§ **STATED EXERCISE**:
Lay out each of the rows below as a JSON list of strings, with one string per line and no strings for blank lines.

§ **DATA TO USE**:
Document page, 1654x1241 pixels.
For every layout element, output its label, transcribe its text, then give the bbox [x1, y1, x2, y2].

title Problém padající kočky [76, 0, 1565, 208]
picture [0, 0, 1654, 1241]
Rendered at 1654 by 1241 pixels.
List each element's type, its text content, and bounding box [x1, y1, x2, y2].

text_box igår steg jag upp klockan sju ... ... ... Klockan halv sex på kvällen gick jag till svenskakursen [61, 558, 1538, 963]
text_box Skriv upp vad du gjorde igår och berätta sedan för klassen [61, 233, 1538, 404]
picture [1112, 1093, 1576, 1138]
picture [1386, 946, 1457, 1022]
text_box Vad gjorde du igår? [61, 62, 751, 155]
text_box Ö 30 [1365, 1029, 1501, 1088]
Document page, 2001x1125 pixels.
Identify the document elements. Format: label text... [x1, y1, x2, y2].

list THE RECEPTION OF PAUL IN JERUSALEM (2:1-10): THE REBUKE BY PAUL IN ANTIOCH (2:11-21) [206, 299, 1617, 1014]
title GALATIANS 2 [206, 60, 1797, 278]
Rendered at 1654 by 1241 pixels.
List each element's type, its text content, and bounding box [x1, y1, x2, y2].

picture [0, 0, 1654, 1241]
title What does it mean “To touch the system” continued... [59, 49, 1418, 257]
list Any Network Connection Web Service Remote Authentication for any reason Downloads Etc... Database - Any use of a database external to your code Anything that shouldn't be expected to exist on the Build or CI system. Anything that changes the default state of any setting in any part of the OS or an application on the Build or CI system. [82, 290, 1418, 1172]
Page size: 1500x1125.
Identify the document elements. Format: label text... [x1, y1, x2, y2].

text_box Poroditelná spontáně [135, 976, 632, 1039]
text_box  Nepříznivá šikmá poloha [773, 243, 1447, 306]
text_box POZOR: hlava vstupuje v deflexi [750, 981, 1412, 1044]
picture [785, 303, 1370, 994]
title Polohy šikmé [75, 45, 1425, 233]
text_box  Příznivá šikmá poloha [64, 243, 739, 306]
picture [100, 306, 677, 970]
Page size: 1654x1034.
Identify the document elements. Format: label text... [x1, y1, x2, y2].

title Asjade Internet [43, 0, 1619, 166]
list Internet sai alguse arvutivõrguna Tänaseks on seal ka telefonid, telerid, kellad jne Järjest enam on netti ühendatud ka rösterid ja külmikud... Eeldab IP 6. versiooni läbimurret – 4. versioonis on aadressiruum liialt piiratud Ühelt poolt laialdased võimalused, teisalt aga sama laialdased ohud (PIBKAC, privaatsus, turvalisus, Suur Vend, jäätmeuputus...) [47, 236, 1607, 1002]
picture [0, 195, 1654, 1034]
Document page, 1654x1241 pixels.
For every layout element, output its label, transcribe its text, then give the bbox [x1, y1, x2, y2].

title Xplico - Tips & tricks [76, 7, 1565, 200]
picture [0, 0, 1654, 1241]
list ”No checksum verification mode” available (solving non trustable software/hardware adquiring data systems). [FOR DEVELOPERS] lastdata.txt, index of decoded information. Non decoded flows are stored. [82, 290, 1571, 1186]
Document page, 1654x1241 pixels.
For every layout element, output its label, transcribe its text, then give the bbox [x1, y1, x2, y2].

§ **PROBLEM SOLUTION**:
[
  "Document page, 1654x1241 pixels.",
  "For every layout element, output its label, transcribe its text, then give the bbox [x1, y1, x2, y2].",
  "title Problém padající kočky [76, 0, 1565, 208]",
  "picture [0, 0, 1654, 1241]",
  "Rendered at 1654 by 1241 pixels.",
  "List each element's type, its text content, and bounding box [x1, y1, x2, y2].",
  "text_box igår steg jag upp klockan sju ... ... ... Klockan halv sex på kvällen gick jag till svenskakursen [61, 558, 1538, 963]",
  "text_box Skriv upp vad du gjorde igår och berätta sedan för klassen [61, 233, 1538, 404]",
  "picture [1112, 1093, 1576, 1138]",
  "picture [1386, 946, 1457, 1022]",
  "text_box Vad gjorde du igår? [61, 62, 751, 155]",
  "text_box Ö 30 [1365, 1029, 1501, 1088]",
  "Document page, 2001x1125 pixels.",
  "Identify the document elements. Format: label text... [x1, y1, x2, y2].",
  "list THE RECEPTION OF PAUL IN JERUSALEM (2:1-10): THE REBUKE BY PAUL IN ANTIOCH (2:11-21) [206, 299, 1617, 1014]",
  "title GALATIANS 2 [206, 60, 1797, 278]",
  "Rendered at 1654 by 1241 pixels.",
  "List each element's type, its text content, and bounding box [x1, y1, x2, y2].",
  "picture [0, 0, 1654, 1241]",
  "title What does it mean “To touch the system” continued... [59, 49, 1418, 257]",
  "list Any Network Connection Web Service Remote Authentication for any reason Downloads Etc... Database - Any use of a database external to your code Anything that shouldn't be expected to exist on the Build or CI system. Anything that changes the default state of any setting in any part of the OS or an application on the Build or CI system. [82, 290, 1418, 1172]",
  "Page size: 1500x1125.",
  "Identify the document elements. Format: label text... [x1, y1, x2, y2].",
  "text_box Poroditelná spontáně [135, 976, 632, 1039]",
  "text_box  Nepříznivá šikmá poloha [773, 243, 1447, 306]",
  "text_box POZOR: hlava vstupuje v deflexi [750, 981, 1412, 1044]",
  "picture [785, 303, 1370, 994]",
  "title Polohy šikmé [75, 45, 1425, 233]",
  "text_box  Příznivá šikmá poloha [64, 243, 739, 306]",
  "picture [100, 306, 677, 970]",
  "Page size: 1654x1034.",
  "Identify the document elements. Format: label text... [x1, y1, x2, y2].",
  "title Asjade Internet [43, 0, 1619, 166]",
  "list Internet sai alguse arvutivõrguna Tänaseks on seal ka telefonid, telerid, kellad jne Järjest enam on netti ühendatud ka rösterid ja külmikud... Eeldab IP 6. versiooni läbimurret – 4. versioonis on aadressiruum liialt piiratud Ühelt poolt laialdased võimalused, teisalt aga sama laialdased ohud (PIBKAC, privaatsus, turvalisus, Suur Vend, jäätmeuputus...) [47, 236, 1607, 1002]",
  "picture [0, 195, 1654, 1034]",
  "Document page, 1654x1241 pixels.",
  "For every layout element, output its label, transcribe its text, then give the bbox [x1, y1, x2, y2].",
  "title Xplico - Tips & tricks [76, 7, 1565, 200]",
  "picture [0, 0, 1654, 1241]",
  "list ”No checksum verification mode” available (solving non trustable software/hardware adquiring data systems). [FOR DEVELOPERS] lastdata.txt, index of decoded information. Non decoded flows are stored. [82, 290, 1571, 1186]",
  "Document page, 1654x1241 pixels.",
  "For every layout element, output its label, transcribe its text, then give the bbox [x1, y1, x2, y2]."
]